21 Jan 2013 20:29

Lawyer denies witness in Budanov murder trial has made contradictory statements

MOSCOW. Jan 21 (Interfax) - A lawyer has dismissed allegations by Russia's Investigative Committee that the defense lawyers of the man accused of murdering Col. Yury Budanov bribed a witness to make statements in court that appear to clear the defendant.

Investigative Committee spokesman Vladimir Markin claimed earlier that Monday's testimony of witness Alexander Yevtukhov differed from what he had said before. Markin said Murad Musayev and Darya Trenina, lawyers for defendant Yusup Temerkhanov, were suspected of bribing Yevtukhov.

"None of the witnesses has changed their testimony in this case," Musayev told Interfax.

"The witness, Alexander Yevtukhov, has been giving consistent testimonies from day one.
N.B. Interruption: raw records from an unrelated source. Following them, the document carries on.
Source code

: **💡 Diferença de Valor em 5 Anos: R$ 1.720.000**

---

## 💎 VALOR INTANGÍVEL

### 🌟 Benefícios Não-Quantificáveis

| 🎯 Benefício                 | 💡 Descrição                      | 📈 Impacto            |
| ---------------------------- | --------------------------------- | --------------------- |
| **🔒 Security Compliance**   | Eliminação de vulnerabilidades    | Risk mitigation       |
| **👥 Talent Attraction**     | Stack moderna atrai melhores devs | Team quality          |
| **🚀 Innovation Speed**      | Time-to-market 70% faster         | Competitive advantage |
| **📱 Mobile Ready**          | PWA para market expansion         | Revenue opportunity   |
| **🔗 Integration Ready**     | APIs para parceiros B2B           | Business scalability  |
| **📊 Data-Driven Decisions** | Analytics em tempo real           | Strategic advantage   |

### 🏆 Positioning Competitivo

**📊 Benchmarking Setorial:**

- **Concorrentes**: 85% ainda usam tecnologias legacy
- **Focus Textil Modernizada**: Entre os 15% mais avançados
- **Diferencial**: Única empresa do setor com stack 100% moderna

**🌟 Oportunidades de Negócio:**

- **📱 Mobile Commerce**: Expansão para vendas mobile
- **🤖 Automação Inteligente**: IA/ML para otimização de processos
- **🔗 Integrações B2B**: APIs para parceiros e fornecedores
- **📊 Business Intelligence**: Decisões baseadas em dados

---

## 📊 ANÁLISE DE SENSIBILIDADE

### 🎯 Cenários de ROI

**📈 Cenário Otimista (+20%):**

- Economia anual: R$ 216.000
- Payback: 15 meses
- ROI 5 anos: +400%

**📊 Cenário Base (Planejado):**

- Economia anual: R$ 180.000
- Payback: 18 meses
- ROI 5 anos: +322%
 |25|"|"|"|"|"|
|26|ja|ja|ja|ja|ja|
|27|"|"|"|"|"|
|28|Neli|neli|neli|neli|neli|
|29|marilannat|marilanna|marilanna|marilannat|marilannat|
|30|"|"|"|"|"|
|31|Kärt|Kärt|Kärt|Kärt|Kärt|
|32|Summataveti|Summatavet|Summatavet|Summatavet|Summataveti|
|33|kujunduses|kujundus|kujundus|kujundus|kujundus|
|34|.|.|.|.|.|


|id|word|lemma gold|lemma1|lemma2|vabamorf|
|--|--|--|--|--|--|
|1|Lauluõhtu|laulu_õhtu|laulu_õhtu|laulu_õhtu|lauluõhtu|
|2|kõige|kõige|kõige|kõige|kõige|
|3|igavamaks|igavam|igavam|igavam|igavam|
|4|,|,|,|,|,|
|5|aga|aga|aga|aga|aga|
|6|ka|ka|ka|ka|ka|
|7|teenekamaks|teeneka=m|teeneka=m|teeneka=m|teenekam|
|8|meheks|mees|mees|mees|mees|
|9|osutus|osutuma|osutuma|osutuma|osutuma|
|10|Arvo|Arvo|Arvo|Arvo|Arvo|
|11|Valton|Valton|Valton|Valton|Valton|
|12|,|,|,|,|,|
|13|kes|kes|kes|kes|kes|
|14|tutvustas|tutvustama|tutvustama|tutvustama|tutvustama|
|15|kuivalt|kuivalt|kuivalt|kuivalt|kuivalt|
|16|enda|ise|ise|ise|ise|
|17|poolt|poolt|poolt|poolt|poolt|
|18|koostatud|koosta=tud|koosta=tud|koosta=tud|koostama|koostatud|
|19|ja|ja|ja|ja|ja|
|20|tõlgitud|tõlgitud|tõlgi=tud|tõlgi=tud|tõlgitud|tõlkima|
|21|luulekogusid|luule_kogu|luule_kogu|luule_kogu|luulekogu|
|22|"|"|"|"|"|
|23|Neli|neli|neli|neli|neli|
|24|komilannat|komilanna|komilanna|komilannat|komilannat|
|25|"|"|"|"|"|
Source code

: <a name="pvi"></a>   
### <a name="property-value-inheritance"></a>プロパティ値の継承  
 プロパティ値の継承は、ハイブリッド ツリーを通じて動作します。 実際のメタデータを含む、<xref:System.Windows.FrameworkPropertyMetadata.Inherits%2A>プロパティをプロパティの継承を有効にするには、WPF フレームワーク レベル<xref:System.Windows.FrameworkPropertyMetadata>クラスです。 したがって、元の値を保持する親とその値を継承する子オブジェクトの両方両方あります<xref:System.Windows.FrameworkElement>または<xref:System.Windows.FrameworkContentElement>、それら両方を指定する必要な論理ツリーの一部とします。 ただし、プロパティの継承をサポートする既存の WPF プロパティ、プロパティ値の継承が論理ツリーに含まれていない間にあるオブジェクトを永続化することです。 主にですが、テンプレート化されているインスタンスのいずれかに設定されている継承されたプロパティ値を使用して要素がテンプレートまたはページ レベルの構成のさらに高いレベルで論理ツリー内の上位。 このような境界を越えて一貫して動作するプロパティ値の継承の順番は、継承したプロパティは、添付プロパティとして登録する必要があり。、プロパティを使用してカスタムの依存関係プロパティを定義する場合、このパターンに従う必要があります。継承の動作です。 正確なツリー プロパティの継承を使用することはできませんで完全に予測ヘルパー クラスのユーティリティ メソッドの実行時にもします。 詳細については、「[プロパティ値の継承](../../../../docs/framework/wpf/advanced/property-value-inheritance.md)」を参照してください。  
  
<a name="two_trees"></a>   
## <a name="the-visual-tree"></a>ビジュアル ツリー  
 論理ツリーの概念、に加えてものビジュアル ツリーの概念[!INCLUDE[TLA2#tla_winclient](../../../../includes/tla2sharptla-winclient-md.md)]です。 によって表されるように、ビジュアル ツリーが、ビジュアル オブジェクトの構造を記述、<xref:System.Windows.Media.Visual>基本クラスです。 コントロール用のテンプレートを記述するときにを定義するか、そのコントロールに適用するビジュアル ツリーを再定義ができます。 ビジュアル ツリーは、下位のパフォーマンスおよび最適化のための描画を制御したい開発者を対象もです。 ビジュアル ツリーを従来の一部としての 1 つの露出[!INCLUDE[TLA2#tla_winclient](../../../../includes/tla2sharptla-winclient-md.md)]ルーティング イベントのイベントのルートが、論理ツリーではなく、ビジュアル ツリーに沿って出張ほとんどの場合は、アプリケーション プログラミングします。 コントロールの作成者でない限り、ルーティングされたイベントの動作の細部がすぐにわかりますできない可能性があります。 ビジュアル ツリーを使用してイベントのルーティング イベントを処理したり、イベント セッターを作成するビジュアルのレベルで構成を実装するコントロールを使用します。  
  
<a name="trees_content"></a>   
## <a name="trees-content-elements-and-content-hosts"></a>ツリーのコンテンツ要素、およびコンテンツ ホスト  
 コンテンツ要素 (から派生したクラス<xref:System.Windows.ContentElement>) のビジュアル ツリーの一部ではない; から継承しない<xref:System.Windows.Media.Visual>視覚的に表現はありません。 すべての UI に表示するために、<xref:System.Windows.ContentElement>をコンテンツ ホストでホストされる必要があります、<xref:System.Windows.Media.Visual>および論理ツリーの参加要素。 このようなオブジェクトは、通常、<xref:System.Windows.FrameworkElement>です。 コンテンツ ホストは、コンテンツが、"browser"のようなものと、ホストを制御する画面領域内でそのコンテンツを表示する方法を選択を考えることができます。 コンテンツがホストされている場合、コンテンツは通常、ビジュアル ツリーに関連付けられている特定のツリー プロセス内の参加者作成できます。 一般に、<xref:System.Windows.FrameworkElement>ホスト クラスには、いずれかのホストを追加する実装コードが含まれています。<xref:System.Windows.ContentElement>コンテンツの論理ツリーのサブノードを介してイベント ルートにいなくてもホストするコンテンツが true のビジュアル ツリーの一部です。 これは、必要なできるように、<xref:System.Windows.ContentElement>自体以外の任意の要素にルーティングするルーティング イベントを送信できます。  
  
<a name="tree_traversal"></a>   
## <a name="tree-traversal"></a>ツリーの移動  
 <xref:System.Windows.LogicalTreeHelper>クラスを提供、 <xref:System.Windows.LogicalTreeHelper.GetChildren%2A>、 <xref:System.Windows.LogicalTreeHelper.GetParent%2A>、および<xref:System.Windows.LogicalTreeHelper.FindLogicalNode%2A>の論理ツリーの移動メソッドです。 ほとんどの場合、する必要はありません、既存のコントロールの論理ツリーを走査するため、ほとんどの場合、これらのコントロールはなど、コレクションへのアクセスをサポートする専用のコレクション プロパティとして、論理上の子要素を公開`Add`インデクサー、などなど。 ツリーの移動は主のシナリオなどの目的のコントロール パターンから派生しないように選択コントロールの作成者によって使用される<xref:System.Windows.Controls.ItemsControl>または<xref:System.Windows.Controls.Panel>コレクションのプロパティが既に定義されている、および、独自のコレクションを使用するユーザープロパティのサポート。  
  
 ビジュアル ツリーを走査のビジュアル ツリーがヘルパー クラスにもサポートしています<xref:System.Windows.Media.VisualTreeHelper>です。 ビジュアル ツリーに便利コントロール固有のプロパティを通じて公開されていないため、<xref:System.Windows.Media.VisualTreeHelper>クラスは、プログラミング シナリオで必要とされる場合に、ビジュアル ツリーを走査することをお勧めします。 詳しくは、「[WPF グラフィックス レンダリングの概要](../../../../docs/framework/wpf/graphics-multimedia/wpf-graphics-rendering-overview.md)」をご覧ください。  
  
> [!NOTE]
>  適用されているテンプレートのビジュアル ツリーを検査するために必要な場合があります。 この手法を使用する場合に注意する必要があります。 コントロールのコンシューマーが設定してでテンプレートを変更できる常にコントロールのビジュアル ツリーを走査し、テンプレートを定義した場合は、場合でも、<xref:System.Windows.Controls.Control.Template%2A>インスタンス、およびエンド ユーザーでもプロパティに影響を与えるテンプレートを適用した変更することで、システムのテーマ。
In June 2011, immediately after Budanov's murder, when I didn't have the slightest involvement in this case, the witness described the criminal as a fair-haired young man about 175 centimeters tall," Musayev said.

Yevtukhov was afterward questioned on several other occasions, "long before the defendant was arrested," Musayev said. "Today he repeated the same evidence in court. There was no change to his evidence."

Musayev claimed that Yevtukhov had been impossible to contact for several days. The lawyer claimed the witness had been abducted, but that no legal assessment had been made.

Furthermore, Musayev said, Temerkhanov had been beaten and that his defense had complained about it, but that the Investigative Committee had opted against taking up the matter. "Anything that the defense puts before the investigative authorities ends up in nothing though all the facts have been proved. It's a mutual cover-up principle," the attorney said.

"It's one more case of facts and circumstances being lumped together instead of a case of solving a murder," Musayev said. "A witness came again and repeated what he had already told the investigators: the man who's in the dock is not Budanov's murderer."